Fast Food Restaurants Have Expanded More Than Their Menus
Portion sizes, calories, and sodium levels have steadily crept up over the last 30 years

Photo courtesy of Sergey Nazarov/iStock
Since they first started popping up across America in the 1950s, fast food restaurants have drastically changed food culture. A meal that was once made slowly has now been pushed to the peak of efficiency and can be eaten on-demand almost 24/7. While this easy access to food certainly has its benefits—cost effectiveness and time saving, to name a few—its popularity has been instrumental in upping our nation’s consumption of low-nutrient and high-calorie meals.
Today, fast food makes up 11 percent of adult energy intake in the United States and has been implicated in rising rates of obesity, diabetes, and heart disease. A new study looking back at fast food’s evolution over the last 30 years could help explain why these health issues have become more common. In a paper published in the Journal of the Academy of Nutrition and Dietetics, researchers from Boston University and Tufts University report that meals have packed on more calories and salt over the years.

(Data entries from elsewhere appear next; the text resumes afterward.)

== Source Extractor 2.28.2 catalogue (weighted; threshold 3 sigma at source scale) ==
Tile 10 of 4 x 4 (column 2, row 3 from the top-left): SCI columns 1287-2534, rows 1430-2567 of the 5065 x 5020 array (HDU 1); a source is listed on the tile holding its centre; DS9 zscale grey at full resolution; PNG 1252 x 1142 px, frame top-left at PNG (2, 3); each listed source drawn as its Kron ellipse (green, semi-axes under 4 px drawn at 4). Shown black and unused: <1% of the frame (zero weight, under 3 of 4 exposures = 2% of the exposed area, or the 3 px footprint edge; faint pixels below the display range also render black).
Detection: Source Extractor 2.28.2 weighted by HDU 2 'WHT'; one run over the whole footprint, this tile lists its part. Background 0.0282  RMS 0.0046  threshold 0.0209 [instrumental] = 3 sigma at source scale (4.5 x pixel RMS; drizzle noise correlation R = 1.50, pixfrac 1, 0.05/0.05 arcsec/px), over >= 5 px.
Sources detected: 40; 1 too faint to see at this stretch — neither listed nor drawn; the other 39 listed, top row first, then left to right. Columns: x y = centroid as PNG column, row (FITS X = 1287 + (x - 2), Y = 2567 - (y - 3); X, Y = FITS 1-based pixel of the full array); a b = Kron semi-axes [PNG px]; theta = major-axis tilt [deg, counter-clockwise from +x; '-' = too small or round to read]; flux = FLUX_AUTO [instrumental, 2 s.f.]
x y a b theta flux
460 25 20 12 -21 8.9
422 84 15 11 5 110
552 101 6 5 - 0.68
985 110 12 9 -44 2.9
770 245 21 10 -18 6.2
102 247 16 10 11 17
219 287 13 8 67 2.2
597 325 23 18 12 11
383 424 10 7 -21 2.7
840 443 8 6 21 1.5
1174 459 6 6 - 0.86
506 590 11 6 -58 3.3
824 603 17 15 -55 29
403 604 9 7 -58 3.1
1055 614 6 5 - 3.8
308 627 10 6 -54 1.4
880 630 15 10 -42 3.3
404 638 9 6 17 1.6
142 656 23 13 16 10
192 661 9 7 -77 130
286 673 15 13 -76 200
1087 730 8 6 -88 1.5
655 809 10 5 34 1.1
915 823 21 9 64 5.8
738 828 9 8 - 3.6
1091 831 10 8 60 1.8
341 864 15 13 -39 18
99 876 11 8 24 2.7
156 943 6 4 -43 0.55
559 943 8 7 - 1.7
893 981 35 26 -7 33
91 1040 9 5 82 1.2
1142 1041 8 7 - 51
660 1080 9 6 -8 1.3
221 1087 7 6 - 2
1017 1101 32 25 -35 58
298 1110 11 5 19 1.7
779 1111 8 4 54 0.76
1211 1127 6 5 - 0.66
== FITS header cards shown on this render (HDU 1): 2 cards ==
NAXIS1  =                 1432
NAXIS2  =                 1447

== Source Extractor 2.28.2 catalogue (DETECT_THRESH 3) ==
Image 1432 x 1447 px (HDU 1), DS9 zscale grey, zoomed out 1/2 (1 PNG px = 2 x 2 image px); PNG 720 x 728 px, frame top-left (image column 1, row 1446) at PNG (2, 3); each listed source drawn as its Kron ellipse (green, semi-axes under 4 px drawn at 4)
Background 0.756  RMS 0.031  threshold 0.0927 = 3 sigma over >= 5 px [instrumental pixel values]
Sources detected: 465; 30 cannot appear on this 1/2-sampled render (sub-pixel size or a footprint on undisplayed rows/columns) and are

It’s the longest-spanning and most in-depth look at fast food’s caloric energy and nutrient makeup, decade over decade, that has ever been conducted, according to Megan McCrory, research associate professor at BU’s College of Health & Rehabilitation Sciences: Sargent College and the lead author on the paper.
The researchers looked at menu items from ten different fast food restaurants, including crowd favorites like McDonald’s, Dairy Queen, and KFC. Using three specific years (1986, 1991, and 2016) as snapshots, they calculated how portion size, energy content, and nutrient profiles have changed over the three decades.
To do so, they first had to collect, categorize, and analyze 1,787 menu items, information they gathered from the restaurants’ websites or from analog copies of The Fast Food Guide.
Once they had standardized their data, which McCrory says had to account for the fact that not all item names or energy descriptions were consistent across restaurants and time periods, they grouped the items into three categories: entrées, sides, and desserts.
Between 1986 and 2016, McCrory says the researchers calculated that the number of items offered on restaurant menus grew a staggering 226 percent, an average of 22.9 items per year. Along with the menu expansions, they found that portion sizes and calories had increased as well.
Desserts grew in size by an average of 62 calories per decade—just under 200 calories over the 30-year span. Meanwhile, entrées gained an average of 30 calories per decade, nearly 100 calories overall. Sides did not increase by much in terms of calories, but like entrées and desserts, became noticeably saltier.
McCrory says that fast food’s sodium content—too much of which can increase blood pressure and risk of heart disease—has consistently grown higher over the years. Based on a 2,000-calorie-per-day diet, fast food has steadily undergone an increase in the percentage of recommended daily values of sodium, creeping up 4.6 percent for entrées, 3.9 percent for sides, and 1.2 percent for desserts on average each decade.
Calcium and iron, which McCrory says can increase bone density and reduce anemia, have also increased in fast food items over time, primarily in desserts. On average per decade, the daily value of calcium increased 3.9 percent in desserts and the daily value of iron increased 1.4 percent. Yet McCrory says that news shouldn’t be viewed as a green light to splurge on more fast food.
“Although these increases seem desirable, people should not be consuming fast food to get more calcium and iron in their diet because of the high calories and sodium that come along with it,” McCrory says.
While this research, funded in part by the U.S. Department of Agriculture, provides a much-needed perspective on the incremental changes that have accumulated in fast food over the past 30 years, McCrory says that new research should focus on the changes that still need to be made. According to the National Center for Health Statistics, 36.6 percent of US adults consume fast food on any given day, and McCrory says it’s time they have healthier paths to choose from when eating at those restaurants.
“It doesn’t seem like fast food is going away anytime soon,” says McCrory. “I think we need more research into what kinds of solutions are going to help people make better choices at fast food restaurants” and to find “alternatives to eating fast food in the first place.”